[Collected data]
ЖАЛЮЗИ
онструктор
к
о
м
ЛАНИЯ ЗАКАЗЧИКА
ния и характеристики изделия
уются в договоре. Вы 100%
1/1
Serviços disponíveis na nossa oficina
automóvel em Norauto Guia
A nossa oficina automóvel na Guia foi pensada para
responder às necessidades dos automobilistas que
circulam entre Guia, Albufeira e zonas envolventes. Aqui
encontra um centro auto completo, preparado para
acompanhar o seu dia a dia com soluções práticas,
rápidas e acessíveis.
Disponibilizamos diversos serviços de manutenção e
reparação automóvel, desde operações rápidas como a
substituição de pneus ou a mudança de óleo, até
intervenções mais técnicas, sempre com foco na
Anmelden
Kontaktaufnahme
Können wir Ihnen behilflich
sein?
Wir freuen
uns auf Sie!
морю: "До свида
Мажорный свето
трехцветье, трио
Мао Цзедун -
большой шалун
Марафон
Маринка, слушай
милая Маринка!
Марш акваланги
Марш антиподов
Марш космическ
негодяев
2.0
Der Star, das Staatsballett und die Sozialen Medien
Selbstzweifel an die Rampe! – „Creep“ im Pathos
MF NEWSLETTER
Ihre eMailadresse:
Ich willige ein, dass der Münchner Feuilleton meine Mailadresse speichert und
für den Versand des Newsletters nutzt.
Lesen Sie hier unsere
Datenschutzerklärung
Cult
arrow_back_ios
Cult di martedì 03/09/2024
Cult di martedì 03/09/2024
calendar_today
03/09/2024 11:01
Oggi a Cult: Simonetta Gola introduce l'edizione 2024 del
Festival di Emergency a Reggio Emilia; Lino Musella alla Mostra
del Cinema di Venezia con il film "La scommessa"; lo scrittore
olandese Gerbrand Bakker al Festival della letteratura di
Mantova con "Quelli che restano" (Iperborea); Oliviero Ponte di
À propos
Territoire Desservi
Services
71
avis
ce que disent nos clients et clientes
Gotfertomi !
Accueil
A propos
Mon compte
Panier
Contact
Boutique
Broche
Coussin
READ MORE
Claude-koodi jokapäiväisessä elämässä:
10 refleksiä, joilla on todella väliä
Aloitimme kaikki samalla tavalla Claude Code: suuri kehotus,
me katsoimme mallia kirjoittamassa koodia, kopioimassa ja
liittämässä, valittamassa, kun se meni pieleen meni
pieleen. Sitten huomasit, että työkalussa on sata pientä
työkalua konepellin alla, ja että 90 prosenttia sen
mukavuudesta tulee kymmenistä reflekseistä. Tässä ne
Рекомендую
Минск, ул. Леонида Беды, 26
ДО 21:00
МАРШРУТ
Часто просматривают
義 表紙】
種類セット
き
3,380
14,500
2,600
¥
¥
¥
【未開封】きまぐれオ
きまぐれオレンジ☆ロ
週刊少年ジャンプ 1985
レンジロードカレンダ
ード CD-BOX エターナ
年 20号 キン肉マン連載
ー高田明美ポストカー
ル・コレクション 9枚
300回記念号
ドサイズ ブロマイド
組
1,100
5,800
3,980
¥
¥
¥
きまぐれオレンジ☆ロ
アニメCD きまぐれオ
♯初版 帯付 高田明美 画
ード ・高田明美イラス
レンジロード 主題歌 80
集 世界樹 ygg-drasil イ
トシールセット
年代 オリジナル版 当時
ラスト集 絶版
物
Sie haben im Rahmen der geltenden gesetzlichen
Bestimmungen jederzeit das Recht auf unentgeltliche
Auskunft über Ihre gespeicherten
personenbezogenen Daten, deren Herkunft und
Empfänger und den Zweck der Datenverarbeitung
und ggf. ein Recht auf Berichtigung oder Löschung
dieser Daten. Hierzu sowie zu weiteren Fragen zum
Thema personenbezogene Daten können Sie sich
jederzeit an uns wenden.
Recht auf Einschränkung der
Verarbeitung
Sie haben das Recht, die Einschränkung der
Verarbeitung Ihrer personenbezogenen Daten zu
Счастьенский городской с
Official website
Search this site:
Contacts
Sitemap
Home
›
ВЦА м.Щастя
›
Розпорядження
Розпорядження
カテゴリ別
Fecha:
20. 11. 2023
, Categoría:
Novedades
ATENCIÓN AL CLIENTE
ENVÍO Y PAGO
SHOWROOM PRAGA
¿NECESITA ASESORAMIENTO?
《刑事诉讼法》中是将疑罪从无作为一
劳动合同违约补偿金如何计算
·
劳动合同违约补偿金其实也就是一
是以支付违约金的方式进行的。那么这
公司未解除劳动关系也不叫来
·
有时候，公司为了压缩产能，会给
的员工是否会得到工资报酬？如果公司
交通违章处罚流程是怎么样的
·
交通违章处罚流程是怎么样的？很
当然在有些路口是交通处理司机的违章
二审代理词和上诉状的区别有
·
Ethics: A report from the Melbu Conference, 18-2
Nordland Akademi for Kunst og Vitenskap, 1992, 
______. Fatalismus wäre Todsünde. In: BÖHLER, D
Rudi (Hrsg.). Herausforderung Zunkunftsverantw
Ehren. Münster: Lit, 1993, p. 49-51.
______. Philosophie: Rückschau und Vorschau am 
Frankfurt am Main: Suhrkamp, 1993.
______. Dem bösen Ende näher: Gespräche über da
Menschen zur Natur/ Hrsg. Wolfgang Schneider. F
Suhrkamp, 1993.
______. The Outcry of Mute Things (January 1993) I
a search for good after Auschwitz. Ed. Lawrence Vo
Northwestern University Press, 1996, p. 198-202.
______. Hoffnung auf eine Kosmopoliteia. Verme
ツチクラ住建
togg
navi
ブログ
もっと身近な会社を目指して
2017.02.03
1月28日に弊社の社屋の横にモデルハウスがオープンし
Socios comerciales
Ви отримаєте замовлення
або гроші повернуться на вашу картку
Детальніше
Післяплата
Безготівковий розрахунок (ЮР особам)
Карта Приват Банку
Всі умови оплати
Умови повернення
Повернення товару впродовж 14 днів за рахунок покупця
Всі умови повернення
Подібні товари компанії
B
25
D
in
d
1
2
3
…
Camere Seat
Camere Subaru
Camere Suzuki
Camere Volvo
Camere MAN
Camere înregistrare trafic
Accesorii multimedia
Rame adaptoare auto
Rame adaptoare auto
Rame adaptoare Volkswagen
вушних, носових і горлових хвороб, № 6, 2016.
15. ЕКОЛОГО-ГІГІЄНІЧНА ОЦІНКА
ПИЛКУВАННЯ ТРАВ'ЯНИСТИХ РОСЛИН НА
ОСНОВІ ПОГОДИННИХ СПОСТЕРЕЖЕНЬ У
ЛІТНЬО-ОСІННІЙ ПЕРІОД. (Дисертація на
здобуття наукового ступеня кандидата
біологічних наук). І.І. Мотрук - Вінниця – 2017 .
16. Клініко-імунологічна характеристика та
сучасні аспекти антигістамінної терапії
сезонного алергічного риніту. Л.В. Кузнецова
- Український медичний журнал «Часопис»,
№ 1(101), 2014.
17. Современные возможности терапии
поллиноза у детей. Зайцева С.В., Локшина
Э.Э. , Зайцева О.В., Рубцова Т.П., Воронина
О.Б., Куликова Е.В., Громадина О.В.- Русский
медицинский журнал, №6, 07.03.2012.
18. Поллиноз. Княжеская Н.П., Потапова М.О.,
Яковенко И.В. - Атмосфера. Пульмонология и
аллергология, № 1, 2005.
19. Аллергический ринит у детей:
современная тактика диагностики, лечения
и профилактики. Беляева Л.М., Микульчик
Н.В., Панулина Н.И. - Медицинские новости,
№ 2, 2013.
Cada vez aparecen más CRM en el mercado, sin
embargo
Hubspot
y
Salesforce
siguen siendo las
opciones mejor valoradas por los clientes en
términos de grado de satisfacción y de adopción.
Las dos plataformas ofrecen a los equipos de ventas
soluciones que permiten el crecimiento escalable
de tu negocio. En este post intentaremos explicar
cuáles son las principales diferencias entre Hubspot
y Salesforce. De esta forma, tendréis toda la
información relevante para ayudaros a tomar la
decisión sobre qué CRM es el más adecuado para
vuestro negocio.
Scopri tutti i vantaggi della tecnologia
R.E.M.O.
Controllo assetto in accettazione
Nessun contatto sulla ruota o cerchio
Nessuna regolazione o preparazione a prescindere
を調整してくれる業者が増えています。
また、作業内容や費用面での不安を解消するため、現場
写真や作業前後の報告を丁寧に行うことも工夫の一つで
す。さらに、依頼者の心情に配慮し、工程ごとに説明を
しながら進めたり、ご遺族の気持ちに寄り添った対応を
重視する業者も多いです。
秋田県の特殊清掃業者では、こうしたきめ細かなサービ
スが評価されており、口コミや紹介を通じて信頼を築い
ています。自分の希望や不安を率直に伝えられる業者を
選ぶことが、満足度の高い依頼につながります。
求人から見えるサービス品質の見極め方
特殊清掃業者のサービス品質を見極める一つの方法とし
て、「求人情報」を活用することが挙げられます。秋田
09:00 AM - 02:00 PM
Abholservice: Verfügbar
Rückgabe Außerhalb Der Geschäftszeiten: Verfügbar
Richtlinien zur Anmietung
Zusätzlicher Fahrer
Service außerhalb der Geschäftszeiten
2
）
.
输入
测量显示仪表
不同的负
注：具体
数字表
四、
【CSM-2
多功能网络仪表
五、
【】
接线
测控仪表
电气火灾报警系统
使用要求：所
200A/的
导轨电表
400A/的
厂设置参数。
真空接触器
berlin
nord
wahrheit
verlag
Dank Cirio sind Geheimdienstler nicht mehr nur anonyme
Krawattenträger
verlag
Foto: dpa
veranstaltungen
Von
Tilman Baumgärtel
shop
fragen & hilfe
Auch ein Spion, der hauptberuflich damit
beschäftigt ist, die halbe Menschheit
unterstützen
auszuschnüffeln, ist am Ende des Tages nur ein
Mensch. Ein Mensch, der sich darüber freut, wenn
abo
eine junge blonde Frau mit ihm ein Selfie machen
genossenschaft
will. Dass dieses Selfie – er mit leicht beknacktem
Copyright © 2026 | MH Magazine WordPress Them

## [The problem]
Set down, exactly as they stand above, the lines starting with the line with "и профилактики. Беляева Л.М., Микульчик" and going on through the line with "términos de grado", and no others.

## [Solved problem]
и профилактики. Беляева Л.М., Микульчик
Н.В., Панулина Н.И. - Медицинские новости,
№ 2, 2013.
Cada vez aparecen más CRM en el mercado, sin
embargo
Hubspot
y
Salesforce
siguen siendo las
opciones mejor valoradas por los clientes en
términos de grado de satisfacción y de adopción.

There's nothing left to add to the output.